En muchas ocasiones quise ser Ángel, un sobrino de 23 años para aquel entonces que se sacrificaba cada noche trabajando, y con dos horas de descanso madrugaba para ir a la universidad. También envidié la vida de Beni, un hombre canoso que para ese tiempo pasaba de los 40 años y que hacía pequeños trabajos de fontanero para mantener su alcoholismo. No me importaba ser Beni con sus constantes zumbas. Prefería ser cualquiera menos yo.
Mis días eran largos y sin sosiego. Si estaba donde mi mamá, me cruzaba el corredor para pasar a la casa de mi hermano y a los tres minutos retornaba, una y otra vez.

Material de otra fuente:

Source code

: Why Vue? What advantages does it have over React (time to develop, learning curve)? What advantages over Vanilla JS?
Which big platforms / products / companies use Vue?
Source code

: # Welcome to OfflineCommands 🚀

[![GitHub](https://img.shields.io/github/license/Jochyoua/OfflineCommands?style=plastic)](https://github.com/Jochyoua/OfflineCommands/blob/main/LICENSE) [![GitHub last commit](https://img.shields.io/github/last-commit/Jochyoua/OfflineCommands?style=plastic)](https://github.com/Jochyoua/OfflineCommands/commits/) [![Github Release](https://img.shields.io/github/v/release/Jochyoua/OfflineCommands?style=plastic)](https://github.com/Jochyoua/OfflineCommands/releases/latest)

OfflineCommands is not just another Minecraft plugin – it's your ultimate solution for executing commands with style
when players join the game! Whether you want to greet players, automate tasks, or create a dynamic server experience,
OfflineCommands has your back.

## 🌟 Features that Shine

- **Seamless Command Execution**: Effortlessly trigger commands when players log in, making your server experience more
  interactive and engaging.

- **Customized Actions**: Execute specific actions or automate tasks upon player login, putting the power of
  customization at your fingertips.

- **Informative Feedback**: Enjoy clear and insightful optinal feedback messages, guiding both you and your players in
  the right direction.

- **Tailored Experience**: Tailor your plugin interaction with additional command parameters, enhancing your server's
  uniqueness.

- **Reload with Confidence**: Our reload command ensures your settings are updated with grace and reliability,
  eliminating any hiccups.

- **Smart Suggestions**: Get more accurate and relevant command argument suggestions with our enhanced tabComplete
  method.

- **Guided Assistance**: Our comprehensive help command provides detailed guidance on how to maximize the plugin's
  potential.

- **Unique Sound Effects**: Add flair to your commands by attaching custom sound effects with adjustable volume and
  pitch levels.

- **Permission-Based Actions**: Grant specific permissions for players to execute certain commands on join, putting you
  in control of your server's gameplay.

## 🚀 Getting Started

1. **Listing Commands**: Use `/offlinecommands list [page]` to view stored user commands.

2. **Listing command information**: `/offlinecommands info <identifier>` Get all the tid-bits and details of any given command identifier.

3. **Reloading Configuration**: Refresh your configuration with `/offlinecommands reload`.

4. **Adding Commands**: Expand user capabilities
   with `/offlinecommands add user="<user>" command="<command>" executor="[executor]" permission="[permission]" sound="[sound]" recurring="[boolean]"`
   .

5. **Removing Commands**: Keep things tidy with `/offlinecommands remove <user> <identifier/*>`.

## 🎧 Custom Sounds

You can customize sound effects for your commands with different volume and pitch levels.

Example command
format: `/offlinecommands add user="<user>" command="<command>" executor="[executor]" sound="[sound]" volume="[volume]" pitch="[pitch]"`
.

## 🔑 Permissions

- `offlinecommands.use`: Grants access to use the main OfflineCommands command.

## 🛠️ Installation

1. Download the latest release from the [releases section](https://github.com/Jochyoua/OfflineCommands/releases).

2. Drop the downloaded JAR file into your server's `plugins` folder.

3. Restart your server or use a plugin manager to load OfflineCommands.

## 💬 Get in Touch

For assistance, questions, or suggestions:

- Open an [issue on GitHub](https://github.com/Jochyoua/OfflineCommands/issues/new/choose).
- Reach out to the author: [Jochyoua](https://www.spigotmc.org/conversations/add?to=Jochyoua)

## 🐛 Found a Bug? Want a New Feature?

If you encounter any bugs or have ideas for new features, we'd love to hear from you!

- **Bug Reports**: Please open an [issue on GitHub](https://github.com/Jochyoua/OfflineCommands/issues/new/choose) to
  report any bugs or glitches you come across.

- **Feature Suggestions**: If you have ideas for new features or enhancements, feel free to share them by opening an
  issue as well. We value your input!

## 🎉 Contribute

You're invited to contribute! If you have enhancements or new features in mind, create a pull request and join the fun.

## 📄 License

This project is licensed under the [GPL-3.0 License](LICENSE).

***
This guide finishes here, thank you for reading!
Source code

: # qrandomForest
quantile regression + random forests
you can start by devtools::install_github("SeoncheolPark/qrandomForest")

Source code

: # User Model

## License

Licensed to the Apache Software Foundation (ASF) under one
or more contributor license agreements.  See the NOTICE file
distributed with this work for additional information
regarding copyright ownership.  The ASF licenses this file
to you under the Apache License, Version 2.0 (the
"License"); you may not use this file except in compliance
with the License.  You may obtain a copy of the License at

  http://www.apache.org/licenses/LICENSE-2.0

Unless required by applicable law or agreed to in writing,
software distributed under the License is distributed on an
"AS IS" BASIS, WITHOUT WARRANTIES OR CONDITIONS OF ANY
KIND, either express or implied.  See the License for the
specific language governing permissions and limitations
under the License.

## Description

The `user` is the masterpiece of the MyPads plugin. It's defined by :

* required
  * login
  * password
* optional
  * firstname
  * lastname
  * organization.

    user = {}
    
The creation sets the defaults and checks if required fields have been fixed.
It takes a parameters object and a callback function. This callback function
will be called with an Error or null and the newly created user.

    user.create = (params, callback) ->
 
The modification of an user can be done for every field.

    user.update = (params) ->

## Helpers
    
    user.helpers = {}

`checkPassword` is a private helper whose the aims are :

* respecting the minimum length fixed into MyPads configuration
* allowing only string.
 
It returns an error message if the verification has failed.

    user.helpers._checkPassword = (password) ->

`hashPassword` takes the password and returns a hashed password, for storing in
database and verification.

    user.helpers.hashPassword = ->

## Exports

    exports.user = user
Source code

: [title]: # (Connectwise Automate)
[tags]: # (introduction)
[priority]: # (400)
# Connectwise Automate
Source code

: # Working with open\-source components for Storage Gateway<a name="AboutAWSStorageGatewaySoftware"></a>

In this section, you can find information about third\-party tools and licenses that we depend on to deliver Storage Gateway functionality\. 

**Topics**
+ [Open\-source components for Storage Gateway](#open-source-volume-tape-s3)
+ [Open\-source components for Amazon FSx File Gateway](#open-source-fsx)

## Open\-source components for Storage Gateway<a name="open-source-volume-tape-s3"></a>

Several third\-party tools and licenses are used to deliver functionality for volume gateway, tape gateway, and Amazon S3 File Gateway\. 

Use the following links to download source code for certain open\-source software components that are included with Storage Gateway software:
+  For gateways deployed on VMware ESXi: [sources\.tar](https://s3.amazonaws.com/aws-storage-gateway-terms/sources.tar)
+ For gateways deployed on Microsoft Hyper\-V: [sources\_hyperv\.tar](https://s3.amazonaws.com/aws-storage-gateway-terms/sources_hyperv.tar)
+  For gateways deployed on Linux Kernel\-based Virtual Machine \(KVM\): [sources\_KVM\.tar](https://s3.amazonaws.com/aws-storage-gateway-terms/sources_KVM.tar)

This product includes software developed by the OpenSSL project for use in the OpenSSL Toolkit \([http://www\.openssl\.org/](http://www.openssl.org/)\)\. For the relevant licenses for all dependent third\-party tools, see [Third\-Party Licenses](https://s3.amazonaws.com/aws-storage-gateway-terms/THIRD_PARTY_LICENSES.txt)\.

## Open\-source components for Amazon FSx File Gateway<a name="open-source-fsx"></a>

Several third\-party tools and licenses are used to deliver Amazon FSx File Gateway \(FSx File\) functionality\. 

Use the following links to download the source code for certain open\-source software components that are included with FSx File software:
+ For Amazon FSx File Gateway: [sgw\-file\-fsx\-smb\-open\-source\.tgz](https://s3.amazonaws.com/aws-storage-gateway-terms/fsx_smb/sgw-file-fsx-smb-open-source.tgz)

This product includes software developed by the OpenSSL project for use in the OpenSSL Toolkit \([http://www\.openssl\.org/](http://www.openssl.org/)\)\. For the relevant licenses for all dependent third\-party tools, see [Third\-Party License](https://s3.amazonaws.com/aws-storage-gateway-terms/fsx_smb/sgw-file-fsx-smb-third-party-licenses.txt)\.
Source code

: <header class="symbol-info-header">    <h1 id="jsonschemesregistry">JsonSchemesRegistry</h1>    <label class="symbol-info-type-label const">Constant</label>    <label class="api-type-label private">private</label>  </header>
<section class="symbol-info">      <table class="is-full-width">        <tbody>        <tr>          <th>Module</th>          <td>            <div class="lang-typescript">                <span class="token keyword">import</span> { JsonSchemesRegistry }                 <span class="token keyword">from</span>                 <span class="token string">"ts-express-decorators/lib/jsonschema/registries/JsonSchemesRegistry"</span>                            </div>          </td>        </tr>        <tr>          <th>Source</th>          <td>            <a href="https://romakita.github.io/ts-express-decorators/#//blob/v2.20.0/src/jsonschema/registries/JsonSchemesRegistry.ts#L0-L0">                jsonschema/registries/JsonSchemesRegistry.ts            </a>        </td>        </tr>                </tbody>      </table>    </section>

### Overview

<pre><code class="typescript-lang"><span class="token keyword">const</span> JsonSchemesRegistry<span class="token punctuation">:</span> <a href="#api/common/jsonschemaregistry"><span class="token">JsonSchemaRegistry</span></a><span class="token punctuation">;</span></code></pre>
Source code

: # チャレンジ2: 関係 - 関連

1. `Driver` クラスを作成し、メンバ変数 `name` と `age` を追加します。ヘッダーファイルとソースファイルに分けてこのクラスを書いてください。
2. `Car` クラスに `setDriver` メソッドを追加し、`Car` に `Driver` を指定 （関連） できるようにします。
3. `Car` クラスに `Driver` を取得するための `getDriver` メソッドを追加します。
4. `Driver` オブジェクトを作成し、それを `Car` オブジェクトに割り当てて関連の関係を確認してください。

Cuando amanecía, ansiaba que llegaran las 6 de la tarde para tomar las pastillas antidepresivas y lorazepam para dormir, y en las madrugadas no veía la hora para que amaneciera.
Sin embargo, Dios y el tiempo curan. Oraba cada noche por recuperar mi vida, por recuperar los detalles que me hacían feliz. Oraba por salir de esa oscuridad del alma.
Así, la reconstrucción de mi rostro inició en abril de 2013, pero mi vida viene en reconstrucción desde que comprendí que Santiago Leiva es más que un rostro, es más que un cuerpo, y que mi verdadero yo es invisible a los ojos. Hoy la tormenta ha pasado, yo he renovado mis votos y esperanza, y cada día me aferro a la vida, a vivir sin ningún otro afán que ser útil.